> **Study text**:

In just his second NBA season, Duncan capped the run to San Antonio’s first championship with 31 points and nine rebounds over 46 minutes of a clinching Game 5 victory in Madison Square Garden. He also anchored the defensive effort that came to define a Spurs team that slowed games to a grind.

These were not David Robinson’s Spurs. These were Tim Duncan’s Spurs, and he had the Finals MVP trophy to prove it after a series in which he averaged 27.4 points, 14 boards, 2.4 assists and 2.2 blocks.

“I think it’s going to be very hard for me to explain to you guys how great this feels and how important it was not only to win it, but to win it for people that have worked so hard like Dave and [Avery Johnson] and Sean [Elliott],” Duncan told Yahoo Sports Editor-in-Chief Johnny Ludden, then the Spurs beat reporter for the San Antonio Express-News. “People that have been right there, right on the brink of winning it and haven’t been able to get over that edge.

“I feel so happy for them. It’s just an incredible feeling.”

Dec. 26, 2001: Dallas Mavericks 126, San Antonio Spurs 123 (OT)

In a career defined more by fundamentals than points, Duncan proved he could score with anyone, dropping a career-high 53 points on 28 shots (19-28 FG, 15-15 FT) to go along with 11 rebounds, four assists and three blocks opposite fellow legend Dirk Nowitzki on the day after Christmas in 2001.

Duncan’s Spurs became synonymous with winning, so it’s strange to feature a game they lost in overtime — albeit one he played 50 wildly impactful minutes — as one of his greatest ever played, but this one was a classic as much for his career-high scoring total as it was for his postgame quote:

“I wish I’d have missed all my shots the way this turned out.”

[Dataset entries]
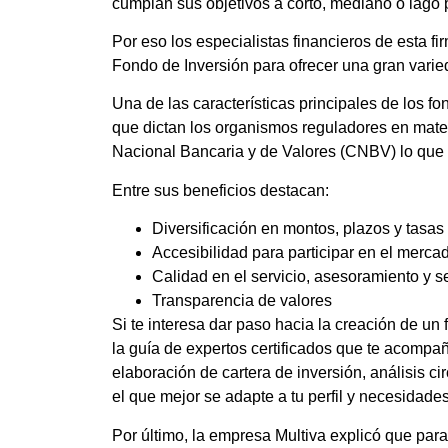
cumplan sus objetivos a corto, mediano o lago 
Por eso los especialistas financieros de esta 
Fondo de Inversión para ofrecer una gran varie
Una de las características principales de los
fo
que dictan los organismos reguladores en mate
Nacional Bancaria y de Valores (CNBV) lo que 
Entre sus beneficios destacan:
Diversificación en montos, plazos y tasas
Accesibilidad para participar en el merca
Calidad en el servicio, asesoramiento y 
Transparencia de valores
Si te interesa dar paso hacia la creación de un
la guía de expertos certificados que te acompa
elaboración de cartera de inversión, análisis cir
el que mejor se adapte a tu perfil y necesidades
Por último, la empresa Multiva explicó que para 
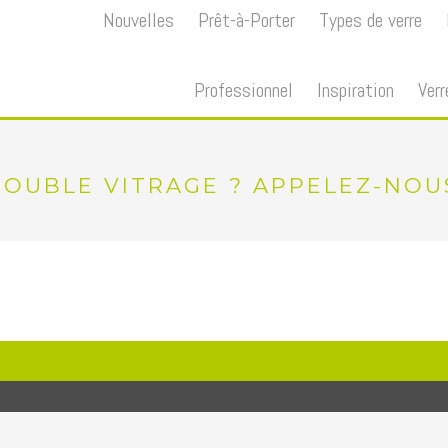
Nouvelles
Prêt-à-Porter
Types de verre
Professionnel
Inspiration
Verr
OUBLE VITRAGE ? APPELEZ-NOUS 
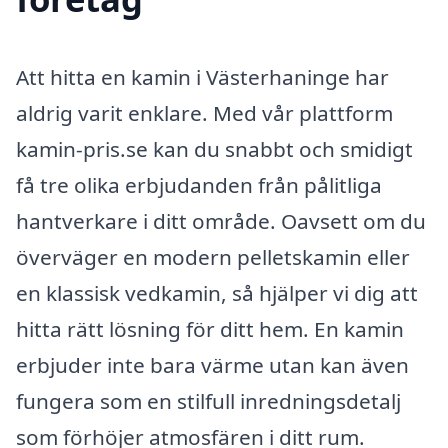
Att hitta en kamin i Västerhaninge har
aldrig varit enklare. Med vår plattform
kamin-pris.se kan du snabbt och smidigt
få tre olika erbjudanden från pålitliga
hantverkare i ditt område. Oavsett om du
överväger en modern pelletskamin eller
en klassisk vedkamin, så hjälper vi dig att
hitta rätt lösning för ditt hem. En kamin
erbjuder inte bara värme utan kan även
fungera som en stilfull inredningsdetalj
som förhöjer atmosfären i ditt rum.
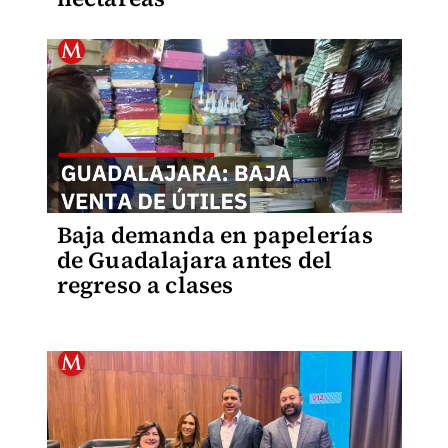
Baja demanda en papelerías
de Guadalajara antes del
regreso a clases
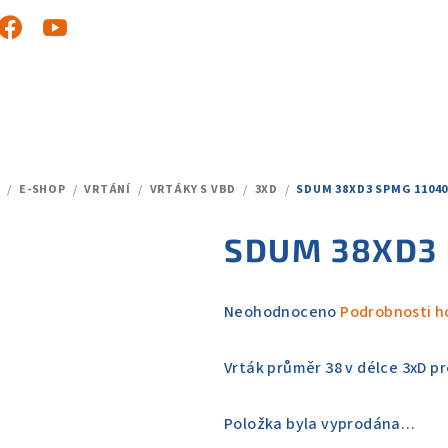
/
E-SHOP
/
VRTÁNÍ
/
VRTÁKY S VBD
/
3XD
/
SDUM 38XD3 SPMG 11040
DOMŮ
SDUM 38XD3 
Průměrné
Neohodnoceno
Podrobnosti h
hodnocení
produktu
Vrták průměr 38 v délce 3xD p
je
0,0
Položka byla vyprodána…
z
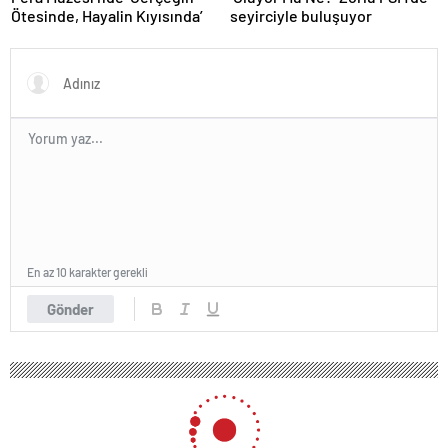
Ötesinde, Hayalin Kıyısında’
seyirciyle buluşuyor
En az 10 karakter gerekli
Gönder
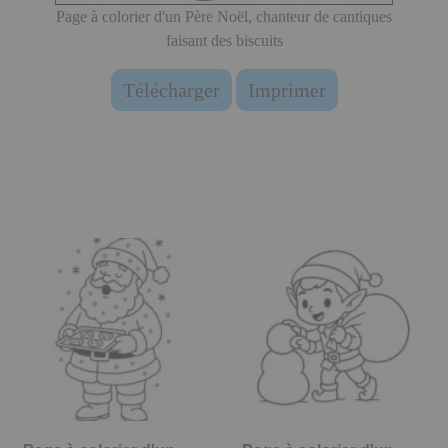
Page à colorier d'un Père Noël, chanteur de cantiques
faisant des biscuits
Télécharger
Imprimer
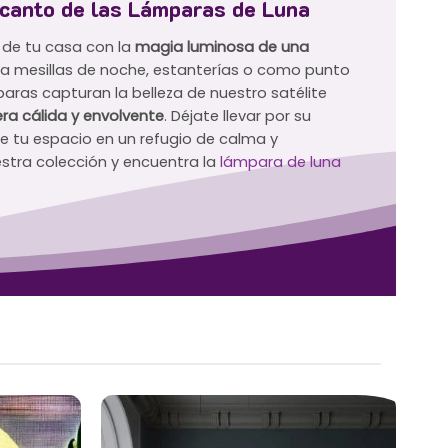
canto de las Lámparas de Luna
 de tu casa con la
magia luminosa de una
ara mesillas de noche, estanterías o como punto
aras capturan la belleza de nuestro satélite
ra cálida y envolvente
. Déjate llevar por su
te tu espacio en un refugio de calma y
stra colección y encuentra la
lámpara de luna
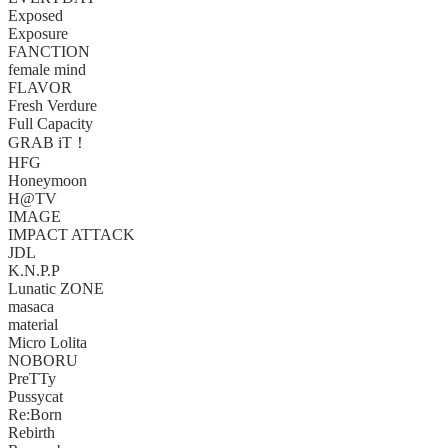
Exposed
Exposure
FANCTION
female mind
FLAVOR
Fresh Verdure
Full Capacity
GRAB iT！
HFG
Honeymoon
H@TV
IMAGE
IMPACT ATTACK
JDL
K.N.P.P
Lunatic ZONE
masaca
material
Micro Lolita
NOBORU
PreTTy
Pussycat
Re:Born
Rebirth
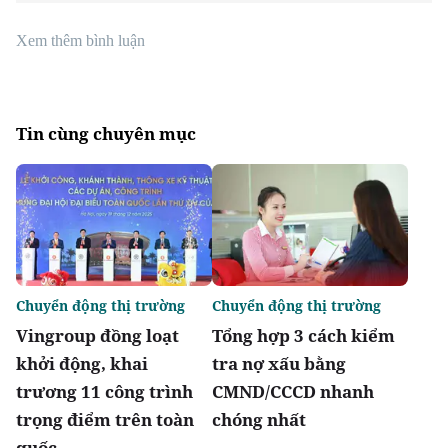
Xem thêm bình luận
Tin cùng chuyên mục
Chuyển động thị trường
Chuyển động thị trường
Vingroup đồng loạt
Tổng hợp 3 cách kiểm
khởi động, khai
tra nợ xấu bằng
trương 11 công trình
CMND/CCCD nhanh
trọng điểm trên toàn
chóng nhất
quốc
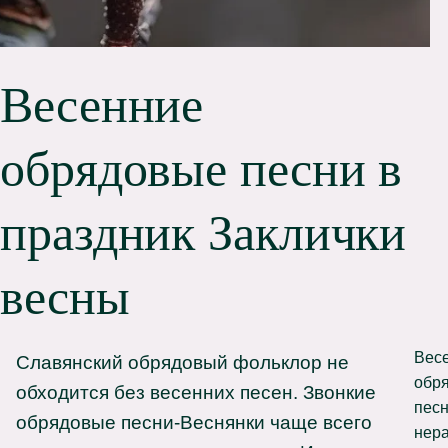
Весенние
обрядовые песни в
праздник Заклички
весны
Вес
Славянский обрядовый фольклор не
обр
обходится без весенних песен. Звонкие
пес
обрядовые песни-Веснянки чаще всего
нер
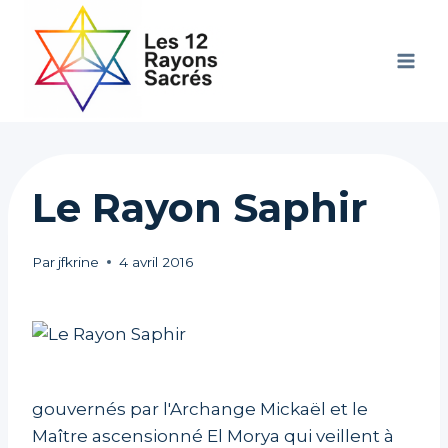
Aller
au
contenu
Le Rayon Saphir
Par
jfkrine
4 avril 2016
gouvernés par l'Archange Mickaël et le
Maître ascensionné El Morya qui veillent à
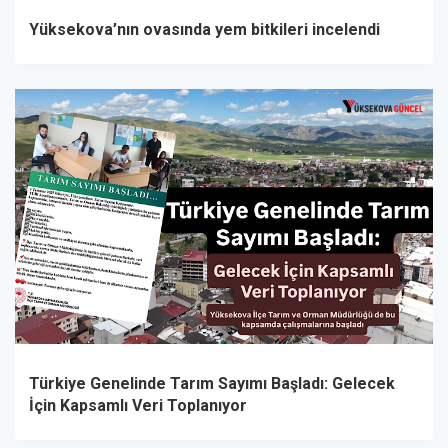
Yüksekova’nın ovasında yem bitkileri incelendi
Türkiye Genelinde Tarım Sayımı Başladı: Gelecek
İçin Kapsamlı Veri Toplanıyor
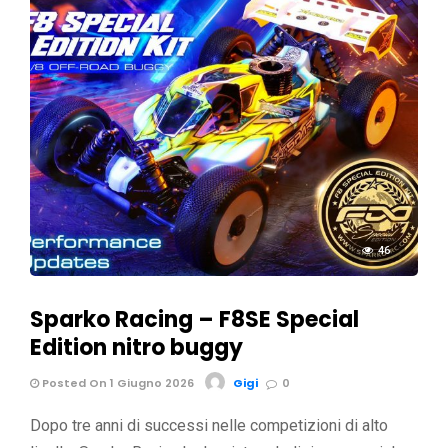
46
Sparko Racing – F8SE Special
Edition nitro buggy
Posted On 1 Giugno 2026
Gigi
0
Dopo tre anni di successi nelle competizioni di alto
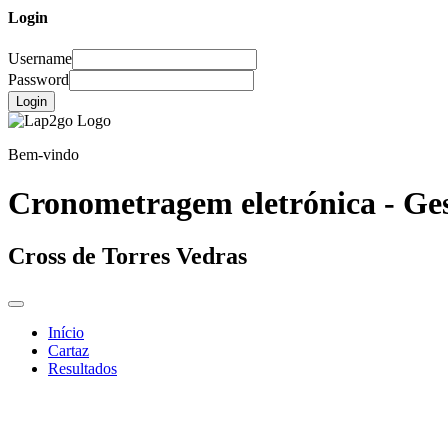
Login
Username
Password
Login
Bem-vindo
Cronometragem eletrónica - Ges
Cross de Torres Vedras
Início
Cartaz
Resultados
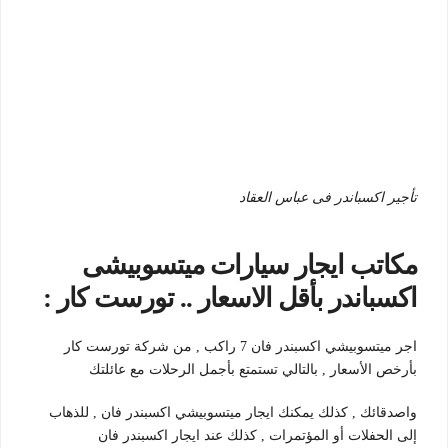
تأجير اكسباندر فى عباس العقاد
مكاتب ايجار سيارات ميتسوبيشى
اكسباندر بأقل الاسعار .. تورست كار :
اجر ميتسوبيشي اكسبندر فان 7 راكب , من شركة تورست كار
بأرخص الأسعار , بالتالي تستمتع بأجمل الرحلات مع عائلتك
واصدقائك , كذلك يمكنك ايجار ميتسوبيشي اكسبندر فان , للذهاب
إلى الحفلات أو المؤتمرات , كذلك عند ايجار اكسبندر فان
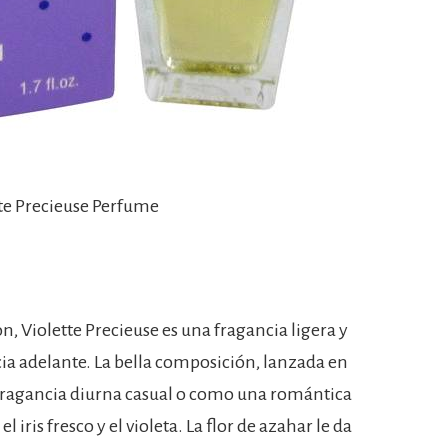
tte Precieuse Perfume
, Violette Precieuse es una fragancia ligera y
ia adelante. La bella composición, lanzada en
fragancia diurna casual o como una romántica
iris fresco y el violeta. La flor de azahar le da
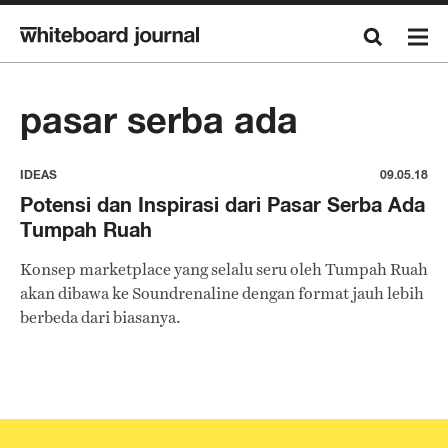
pasar serba ada
IDEAS
09.05.18
Potensi dan Inspirasi dari Pasar Serba Ada
Tumpah Ruah
Konsep marketplace yang selalu seru oleh Tumpah Ruah
akan dibawa ke Soundrenaline dengan format jauh lebih
berbeda dari biasanya.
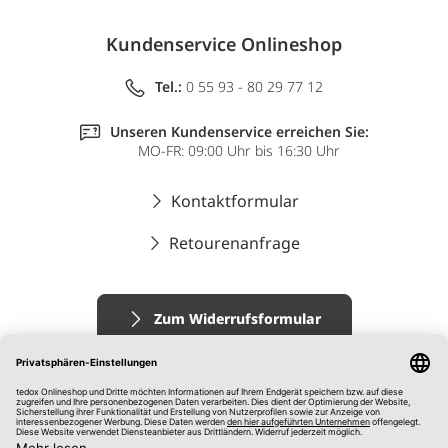
Kundenservice Onlineshop
Tel.:
0 55 93 - 80 29 77 12
Unseren Kundenservice erreichen Sie:
MO-FR: 09:00 Uhr bis 16:30 Uhr
Kontaktformular
Retourenanfrage
Zum Widerrufsformular
Impressum
AGB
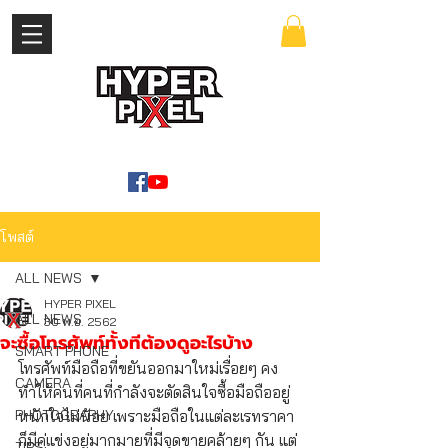
เข้าสู่ระบบ
WWW.HYPERPIXEL.ONLINE
โพสต์
ALL NEWS
HYPER PIXEL
ALL NEWS
30 พ.ย. 2562
จะซื้อโทรศัพท์ทั้งทีต้องดูอะไรบ้าง
SMART PHONE
โทรศัพท์มือถือที่ขยันออกมาใหม่เรื่อยๆ คง
CAMERA
ทำให้คนที่คนที่กำลังจะตัดสินใจซื้อมือถืออยู่
PHOTOGRAPHY
หนักใจไม่น้อย เพราะมือถือในแต่ละเรทราคา
ก็มีคู่แข่งอยู่มากมายที่มีจุดขายคล้ายๆ กัน แต่
TIPS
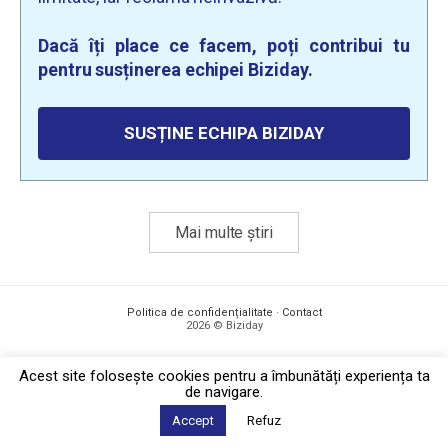
Dacă îți place ce facem, poți contribui tu
pentru susținerea echipei Biziday.
SUSȚINE ECHIPA BIZIDAY
Mai multe știri
Politica de confidențialitate
·
Contact
2026 © Biziday
Acest site foloseşte cookies pentru a îmbunătăți experiența ta
de navigare.
Accept
Refuz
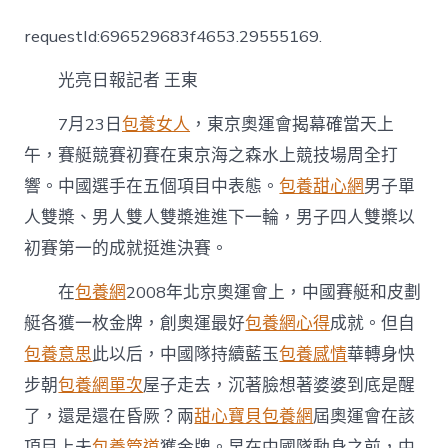
國
賽
requestId:696529683f4653.29555169.
艇
男
光亮日報記者 王東
子
四
人
7月23日
包養女人
，東京奧運會揭幕確當天上
雙
午，賽艇競賽初賽在東京海之森水上競技場周全打
專
包
響。中國選手在五個項目中表態。
包養甜心網
男子單
養
人雙槳、男人雙人雙槳進進下一輪，男子四人雙槳以
槳：
挺
初賽第一的成就挺進決賽。
進
決
在
包養網
2008年北京奧運會上，中國賽艇和皮劃
賽
劍
艇各獲一枚金牌，創奧運最好
包養網心得
成就。但自
指
包養意思
此以后，中國隊持續藍玉
包養感情
華轉身快
金
牌〉
步朝
包養網單次
屋子走去，沉著臉想著婆婆到底是醒
中
了，還是還在昏厥？兩
甜心寶貝包養網
屆奧運會在該
項目上未
包養管道
獲金牌。早在中國隊動身之前，中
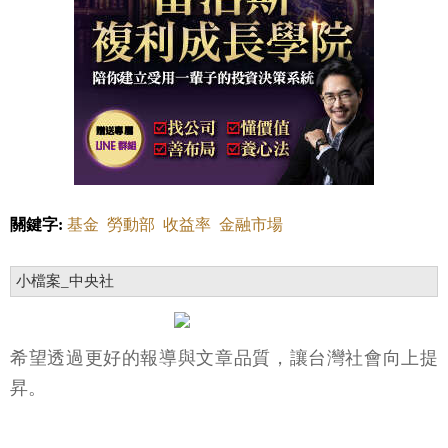
關鍵字:
基金
勞動部
收益率
金融市場
小檔案_中央社
希望透過更好的報導與文章品質，讓台灣社會向上提
昇。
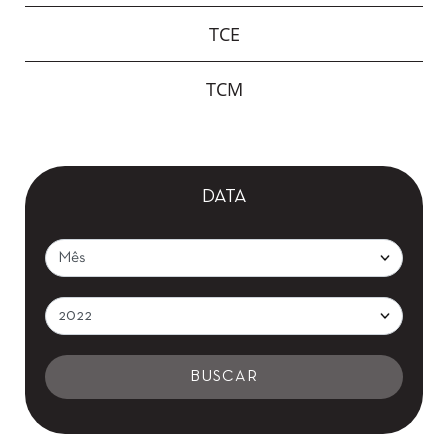
TCE
TCM
DATA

> **Problems to work on**:
a) According to the passage on Tim Duncan, why is it strange to list the Dec. 26, 2001 game among his greatest, and why does it earn a place anyway?
b) Continue the piece on Tim Duncan's career from its last line.
These entries are separate material and are not part of the Tim Duncan text.

> **Expected responses**:
a) It seems strange because Duncan's Spurs became synonymous with winning, yet they lost that game to Dallas in overtime. It still counts as a classic because Duncan played 50 wildly impactful minutes and scored a career-high 53 points, and because of his postgame quote.

b)
May 15, 2003: San Antonio Spurs 110, Los Angeles Lakers 82

In the years after the Spurs won their first title, the Lakers won three consecutive titles with Shaquille O’Neal and Kobe Bryant in Los Angeles, and it appeared they were destined for several more. So, Duncan simply elevated his game to the next level, disposing of L.A. in the 2003 Western Conference semifinals with a 37-point, 16-rebound performance during a Game 6 blowout at the Staples Center.

His effort overshadowed Shaq’s 30 and 10 night and affirmed Duncan’s second straight MVP honor.

“We’ve been put down by these guys the last couple of years,” Duncan told reporters afterwards. “More than ending their reign, that felt a lot better — ending their season and going on.”

June 15, 2003: San Antonio Spurs 88, New Jersey Nets 77

The 2003 NBA Finals were the height of “the Spurs are boring” discussion. After eliminating the Lakers and Mavericks out West, they played the equally dull East champion Nets in a series that saw scores mired in the 80s. But Duncan’s output in a clinching Game 6 win proved methodical can be cool, too.

In 46 minutes, he nearly recorded a quadruple-double, collecting game highs of 21 points, 20 rebounds, 10 assists and a then-finals-record eight blocks. The Spurs scored 34 field goals in the game, and he either scored or assisted 19 of them. He also blocked eight of New Jersey’s 87 shots.

It was a singular effort few could ever even dream of — a line nobody has logged in Basketball Reference archives that go back to 1983-84 — and he did it in the deciding game of the NBA Finals.

“I’m sure he had absolutely no clue what his stats were, what was going on statistically,” Spurs coach Gregg Popovich said in the game’s aftermath. “He just knows what’s going on in the game and what needs to be done.”

June 23, 2005: San Antonio Spurs 81, Detroit Pistons 74

If you weren’t bored by the Spurs already, this NBA Finals series didn’t help matters. The Pistons were another defensive force coming off the 2014 title and pushing San Antonio to a Game 7 in 2005. It wasn’t pretty, but Duncan amassed game highs of 25 points and 11 rebounds, as a dynasty was born.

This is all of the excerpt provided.